How we cite our quotes: (Chapter.[Part].Section.Paragraph)
Quote #7
[…] the scrubbed table in the kitchen where his dinner simmered on the stove and the galvanized tub of hot water and the baking powder can of soft soap and the towel made of scalded flour sacks sewn together and his clean overalls and shirt waited […] (3.1.8)
This is what Rider finds every day when he gets home from work. Mannie made a warm and welcoming home despite their obvious poverty. Kind of reminds us of what Tomey's Turl told young McCaslin about how women can do it all. You can see how Mannie's death left a huge hole in his life and his heart. Come to think of it, all the women like this in this book are black. Think about it: Isaac's wife? Sophonsiba? The deputy's wife? Nope, nope, and nope.
Quote #8
She already knows more than I with all the man-listening in camps where there was nothing to read ever even heard of. They are born already bored with what a boy approaches only at fourteen or fifteen with blundering and aghast trembling. (5.4.200)

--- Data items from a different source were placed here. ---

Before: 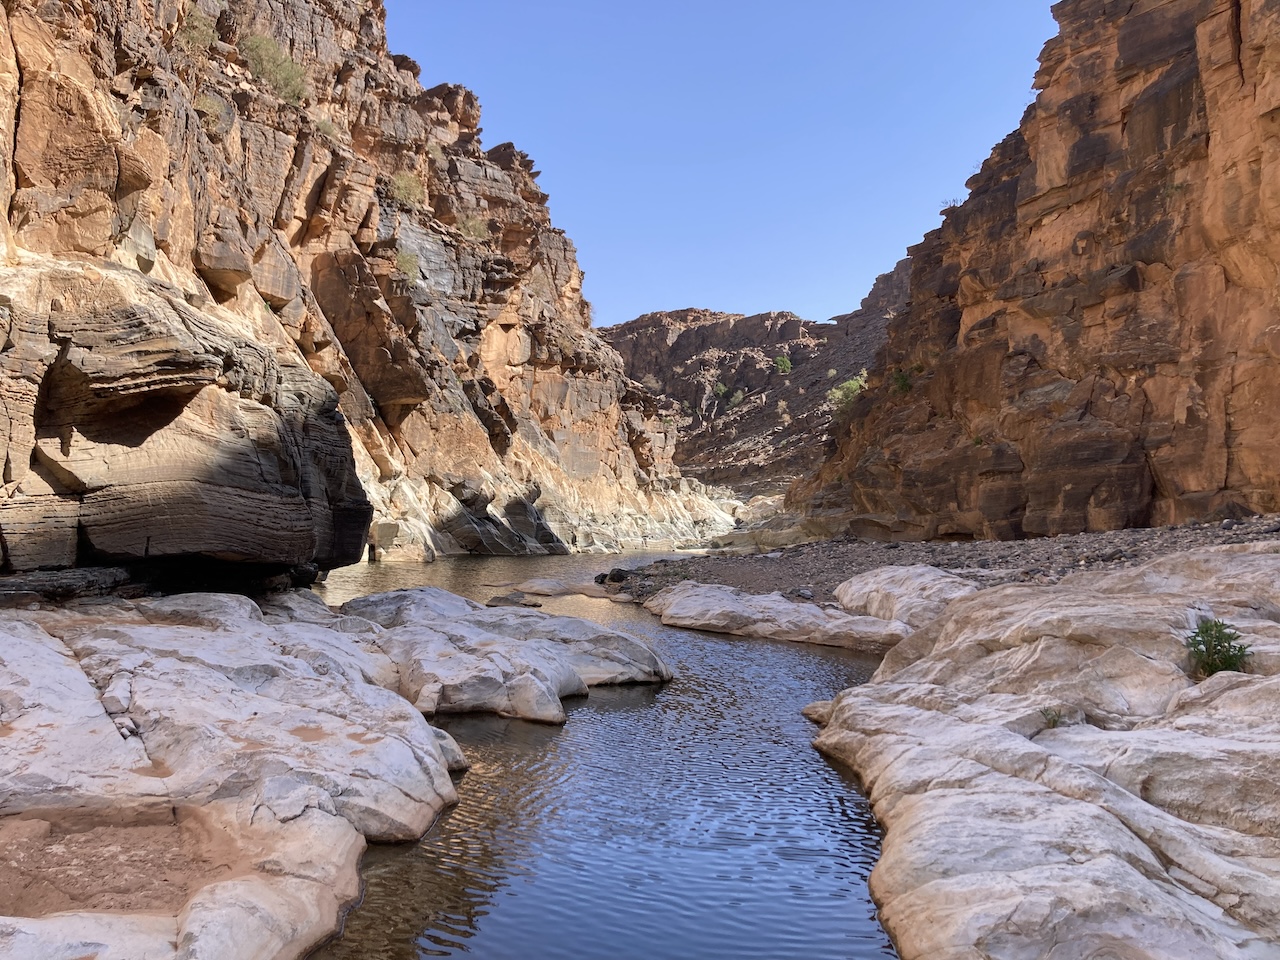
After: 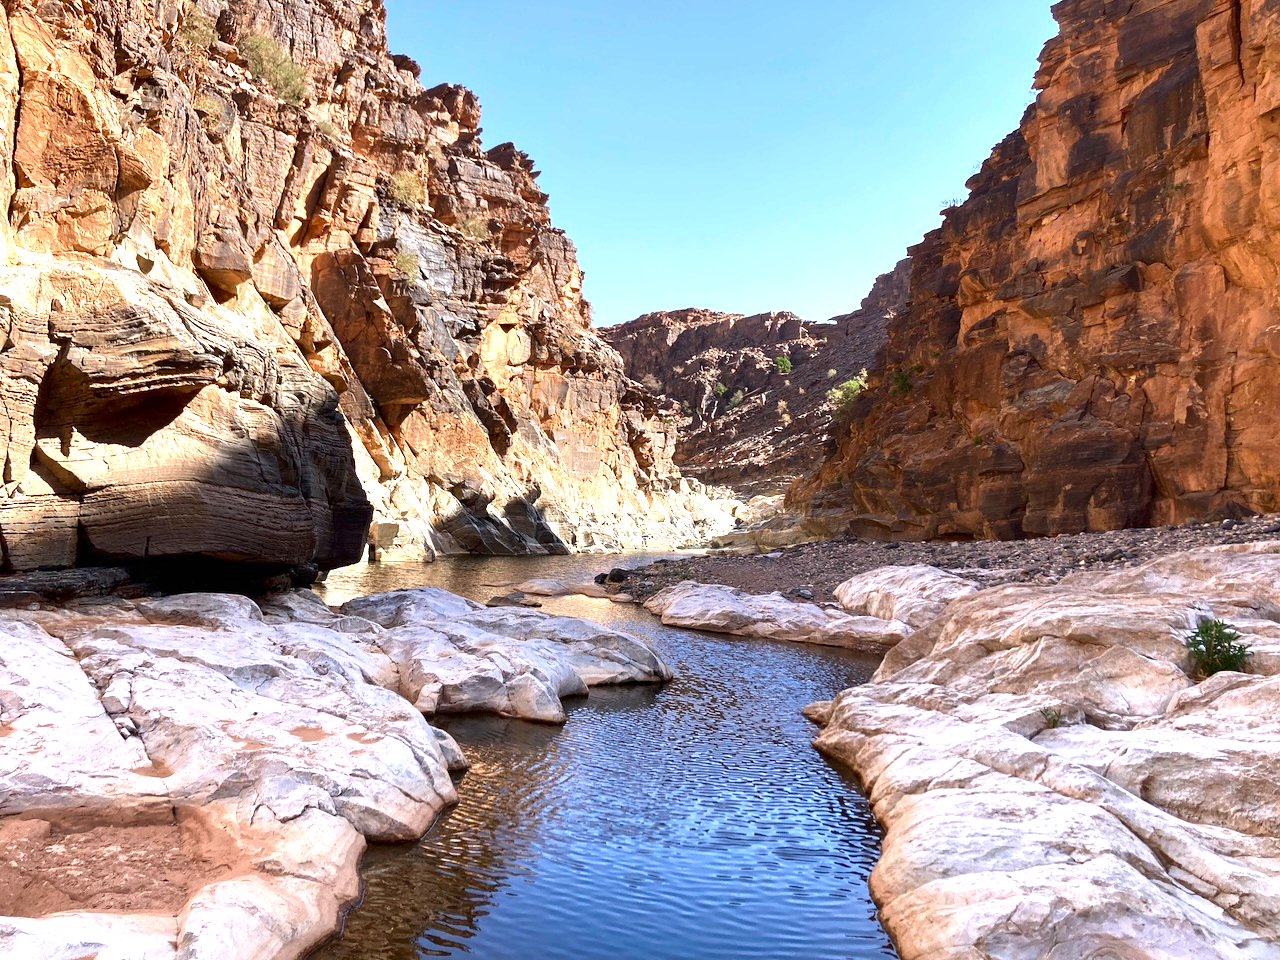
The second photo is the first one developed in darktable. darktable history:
exposure: black level correction 0, exposure 1 EV, compensate exposure bias true, compensate highlight preservation false
contrast brightness saturation: brightness -0.2, saturation 0.08
color balance rgb: global vibrance 0.5%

Isaac sees his wife, and women in general, as natural carnal beings who know about the power of sex from the day they're born. His wife (we never learn her name) supports this stereotype. She seduces him, he enjoys it, and she cuts him off sexually for the rest of their marriage. There's something, well…ewww, about this whole episode. But it has tons of importance for the rest of the story, because by refusing him sex forever, Isaac loses the chance to have a son to carry on the male McCaslin line.
Quote #9
"It's a good time to mention does," the old man said. "Does and fawns both. The only fighting anywhere that ever had anything of God's blessing on it has been when men fought to protect does and fawns. If it's going to come to fighting, it's a good thing to mention and remember too." (6.18)
We're sure old Isaac means well, but the idea that the only honorable reason to fight a war is to protect women and children—the helpless—is kind of patronizing.